=== Extrait du texte ===
-*-

C’est le plus vieux camp de réfugiés de Bethlehem. Établi en 1948, Aida abritait à l’origine 2 000 personnes. Aujourd’hui, ils sont près de 6 000 à vivre là, au pied du mur de séparation entre la Palestine et Israël. Parmi eux, beaucoup sont nés ici. Une nouvelle génération coincée dans « une prison à ciel ouvert » .
La fumée du narguilé envahit la petite pièce. Une douce odeur de pomme se répand dans l’air. Ibrahim savoure la bouffée, avachi sur sa chaise. Il est 13 heures, ce dimanche 17 juin, la chaleur extérieure est étouffante. Le jeune homme et quelques-uns de ses amis se sont retrouvés chez Mohamd, comme presque tous les jours de la semaine… Il faut dire qu’ici, dans le camp de réfugiés palestiniens de Aida, à deux kilomètres au nord de Bethlehem, les heures avancent lentement. L’ennui est devenu, par contrainte, la première occupation. Aujourd’hui, cette pièce au fond de la cour ressemble à « un coffee shop improvisé » , sourit Adham. L’endroit est frais, agréable, un peu hors de la réalité. Plus jeunes, les garçons sont allés à l’école ensemble. Le camp de 66 hectares en compte deux, mises en place par les Nations Unies. Elles permettent aux enfants d’accéder à un minimum d’éducation.
« Dans la maison où je vis, il y a 33 enfants »

-*-

=== Travail à faire ===
(1) Recopiez le passage de l'article sur le camp d'Aida qui commence par « La fumée du » et se poursuit jusqu'à « un minimum d’éducation. ».
(2) Rédigez la suite de l'article sur le camp d'Aida, à partir de sa dernière phrase.
Les données ci-après ne vous seront pas utiles.

-*-

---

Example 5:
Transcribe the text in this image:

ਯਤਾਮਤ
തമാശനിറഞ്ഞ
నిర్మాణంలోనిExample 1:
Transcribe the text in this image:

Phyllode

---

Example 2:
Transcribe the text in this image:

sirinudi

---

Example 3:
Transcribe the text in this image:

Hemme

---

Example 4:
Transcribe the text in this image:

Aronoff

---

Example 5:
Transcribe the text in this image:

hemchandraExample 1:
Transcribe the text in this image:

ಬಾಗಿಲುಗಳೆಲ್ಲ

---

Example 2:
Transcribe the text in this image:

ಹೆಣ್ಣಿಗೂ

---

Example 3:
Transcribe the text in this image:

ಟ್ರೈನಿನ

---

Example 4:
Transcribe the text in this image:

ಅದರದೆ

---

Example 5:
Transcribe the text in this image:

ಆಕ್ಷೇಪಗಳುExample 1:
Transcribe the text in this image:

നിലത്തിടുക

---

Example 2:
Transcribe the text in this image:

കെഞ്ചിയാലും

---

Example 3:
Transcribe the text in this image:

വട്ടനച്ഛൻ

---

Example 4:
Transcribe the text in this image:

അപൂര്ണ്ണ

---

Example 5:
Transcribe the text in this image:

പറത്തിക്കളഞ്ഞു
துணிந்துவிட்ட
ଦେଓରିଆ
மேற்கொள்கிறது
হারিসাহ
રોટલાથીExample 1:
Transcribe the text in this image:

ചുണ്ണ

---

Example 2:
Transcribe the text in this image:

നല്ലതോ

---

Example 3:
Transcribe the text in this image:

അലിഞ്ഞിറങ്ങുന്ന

-*-

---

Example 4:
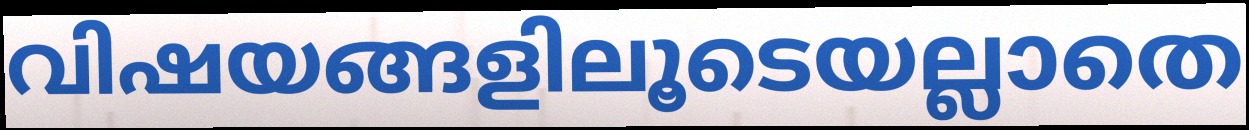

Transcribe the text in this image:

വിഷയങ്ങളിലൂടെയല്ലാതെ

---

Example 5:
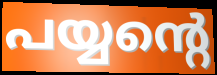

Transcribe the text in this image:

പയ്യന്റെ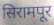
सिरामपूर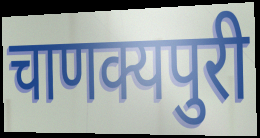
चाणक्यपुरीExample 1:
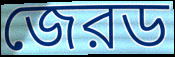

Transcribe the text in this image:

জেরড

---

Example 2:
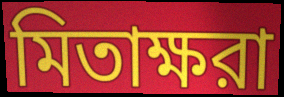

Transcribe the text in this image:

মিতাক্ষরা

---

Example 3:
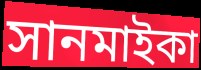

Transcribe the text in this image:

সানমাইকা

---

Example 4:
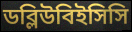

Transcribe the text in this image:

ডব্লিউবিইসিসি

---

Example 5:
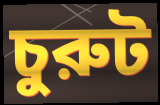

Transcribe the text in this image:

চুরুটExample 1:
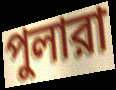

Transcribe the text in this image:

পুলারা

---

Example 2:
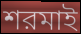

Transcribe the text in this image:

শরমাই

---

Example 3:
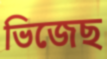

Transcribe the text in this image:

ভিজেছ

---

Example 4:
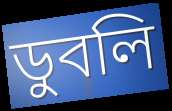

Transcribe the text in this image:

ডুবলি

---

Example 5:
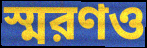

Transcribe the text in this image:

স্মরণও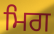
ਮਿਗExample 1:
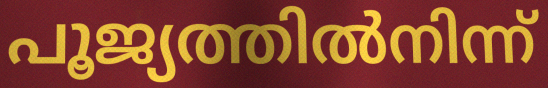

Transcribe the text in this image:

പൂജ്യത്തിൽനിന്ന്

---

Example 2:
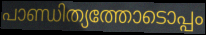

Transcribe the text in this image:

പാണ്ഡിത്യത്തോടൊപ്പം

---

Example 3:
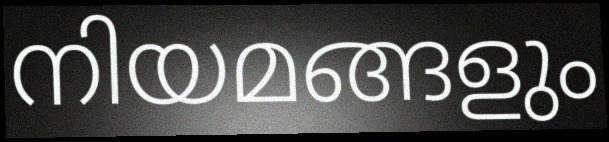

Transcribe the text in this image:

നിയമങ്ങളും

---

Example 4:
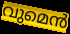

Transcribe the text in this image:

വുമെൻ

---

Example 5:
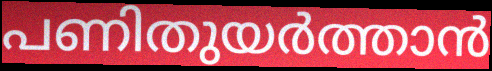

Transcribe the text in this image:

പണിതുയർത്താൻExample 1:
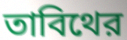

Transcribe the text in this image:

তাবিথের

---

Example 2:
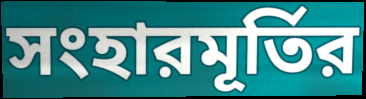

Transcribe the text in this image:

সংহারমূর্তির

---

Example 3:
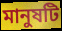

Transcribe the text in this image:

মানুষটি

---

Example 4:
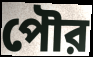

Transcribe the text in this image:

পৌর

-*-

=== Réponses aux consignes ===
(1)
La fumée du narguilé envahit la petite pièce. Une douce odeur de pomme se répand dans l’air. Ibrahim savoure la bouffée, avachi sur sa chaise. Il est 13 heures, ce dimanche 17 juin, la chaleur extérieure est étouffante. Le jeune homme et quelques-uns de ses amis se sont retrouvés chez Mohamd, comme presque tous les jours de la semaine… Il faut dire qu’ici, dans le camp de réfugiés palestiniens de Aida, à deux kilomètres au nord de Bethlehem, les heures avancent lentement. L’ennui est devenu, par contrainte, la première occupation. Aujourd’hui, cette pièce au fond de la cour ressemble à « un coffee shop improvisé » , sourit Adham. L’endroit est frais, agréable, un peu hors de la réalité. Plus jeunes, les garçons sont allés à l’école ensemble. Le camp de 66 hectares en compte deux, mises en place par les Nations Unies. Elles permettent aux enfants d’accéder à un minimum d’éducation.

(2)
La bande de potes a grandi ici, « de l’autre côté » . À présent, ils ont tous 23 ans. Aucun d’entre eux n’a quitté le camp. « C’est quasiment impossible de partir » , souffle Ibrahim en grimaçant. « Certains d’entre nous vont étudier à Jéricho par exemple, mais il faut de l’argent. Et à la fin de nos études, on revient… » Il a lui-même étudié le management à l’université de Bethlehem et travaille aujourd’hui dans un supermarché de la ville. Pour la majorité, c’est surtout l’art de la débrouille. Des jobs à gauche et à droite – « il en faut au moins deux si on veut gagner suffisamment » – pour aider leurs grandes familles.
Lorsque le camp de Aida a vu le jour en 1948, 2 000 Palestiniens s’y étaient réfugiés. Aujourd’hui, ils sont le triple. « Notre génération est née ici, ça a toujours été chez nous » , note Adham. « Moi par exemple, j’ai sept frères et trois sœurs. Dans la maison où je vis, il y a 33 enfants. On pourrait presque faire une école ! « Dans les rues, la jeunesse court partout. 60% de la population de Aida a moins de 20 ans. Dehors, les garçons et les filles jouent à la guerre, se poursuivent avec leur innocence et des pistolets à billes.
Le centre de Lajee, à l’entrée du camp, a été créé en 2001 et propose chaque semaine des activités culturelles pour occuper les jeunes réfugiés. Grâce à ce centre, Mohamd avait même pu quitter le camp plusieurs fois. « Un programme avait été mis en place pour aller parler de la Palestine dans d’autres pays. On était un petit groupe et on a eu l’opportunité de voyager » , explique le jeune homme de 23 ans. « C’était une bonne expérience. Et surtout, incroyable de sortir d’ici. »
« Je rêve d’aller voir la mer »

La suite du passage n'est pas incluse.